## WHAT THE EXERCISE ASKS:
Edit the listing below by replacing "tired" with "exhausted" wherever it occurs, leaving everything else unchanged.

## INFORMATION SUPPLIED:

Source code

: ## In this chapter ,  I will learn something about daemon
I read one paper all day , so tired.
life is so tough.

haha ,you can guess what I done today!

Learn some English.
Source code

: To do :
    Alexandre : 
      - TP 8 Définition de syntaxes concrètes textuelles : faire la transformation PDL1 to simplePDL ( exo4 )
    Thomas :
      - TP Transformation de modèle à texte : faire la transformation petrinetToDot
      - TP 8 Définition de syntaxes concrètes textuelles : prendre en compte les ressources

## OUTPUT OF THE TASK:
Source code

: ## In this chapter ,  I will learn something about daemon
I read one paper all day , so exhausted.
life is so tough.

haha ,you can guess what I done today!

Learn some English.
Source code

: To do :
    Alexandre : 
      - TP 8 Définition de syntaxes concrètes textuelles : faire la transformation PDL1 to simplePDL ( exo4 )
    Thomas :
      - TP Transformation de modèle à texte : faire la transformation petrinetToDot
      - TP 8 Définition de syntaxes concrètes textuelles : prendre en compte les ressources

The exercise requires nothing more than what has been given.